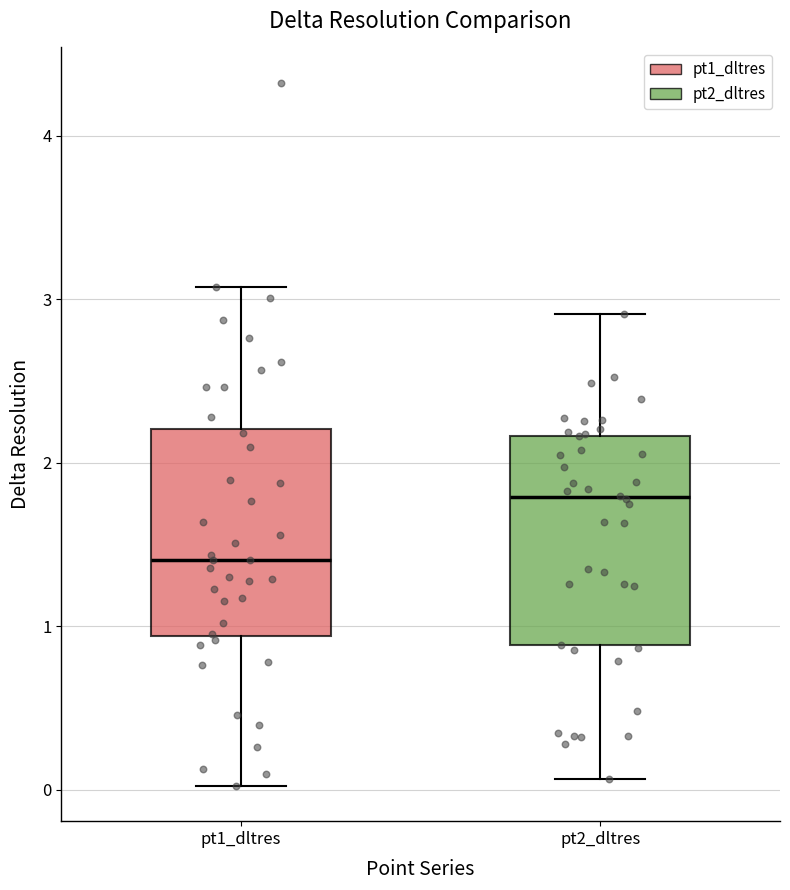

Reading left to right, read every box against the y-axis: the position of its median line, the range the box covers, and the ends of its whiskers. The values are not printed on the chart, so give them approximately, as read against the axis.

pt1_dltres: median 1.4, box 0.9 to 2.2, whiskers 0.0 to 3.1
pt2_dltres: median 1.8, box 0.9 to 2.2, whiskers 0.1 to 2.9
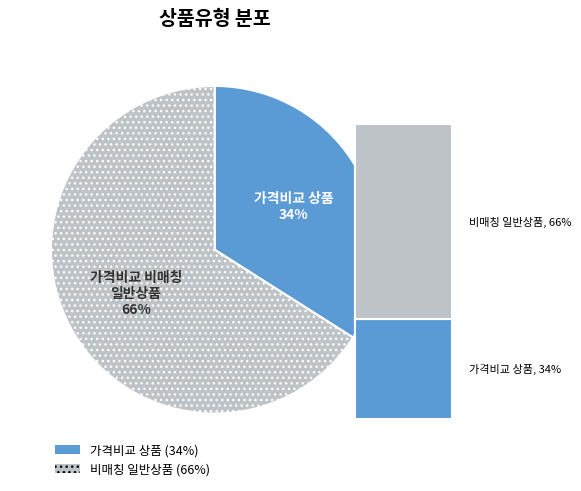

Which slice is the largest?

일반 - 가격비교 비매칭 일반상품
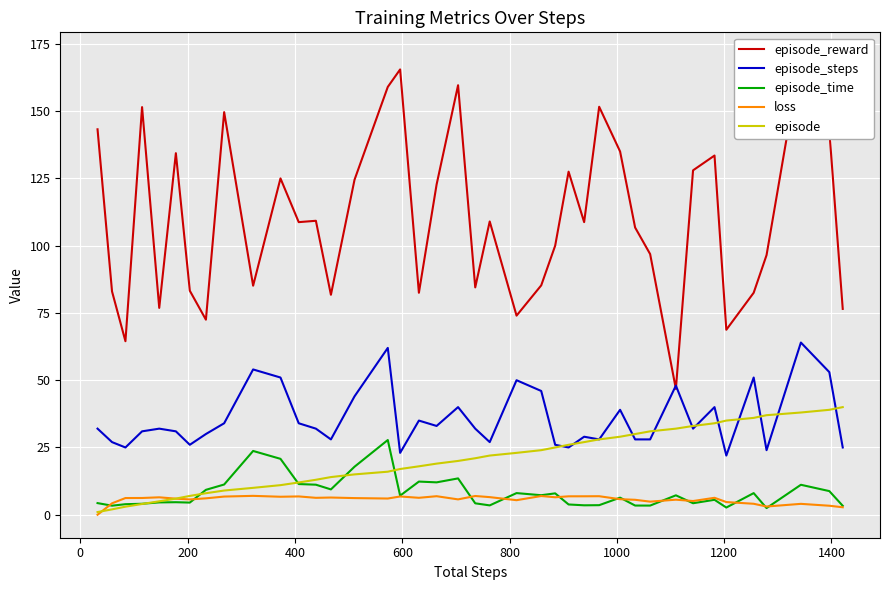

What is the greatest value displayed?

170.8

··········

## Exercise directions
Print the lines above word for word, leaving out the pictures.

## Completed exercise
Reading left to right, read every box against the y-axis: the position of its median line, the range the box covers, and the ends of its whiskers. The values are not printed on the chart, so give them approximately, as read against the axis.

pt1_dltres: median 1.4, box 0.9 to 2.2, whiskers 0.0 to 3.1
pt2_dltres: median 1.8, box 0.9 to 2.2, whiskers 0.1 to 2.9

Which slice is the largest?

일반 - 가격비교 비매칭 일반상품

What is the greatest value displayed?

170.8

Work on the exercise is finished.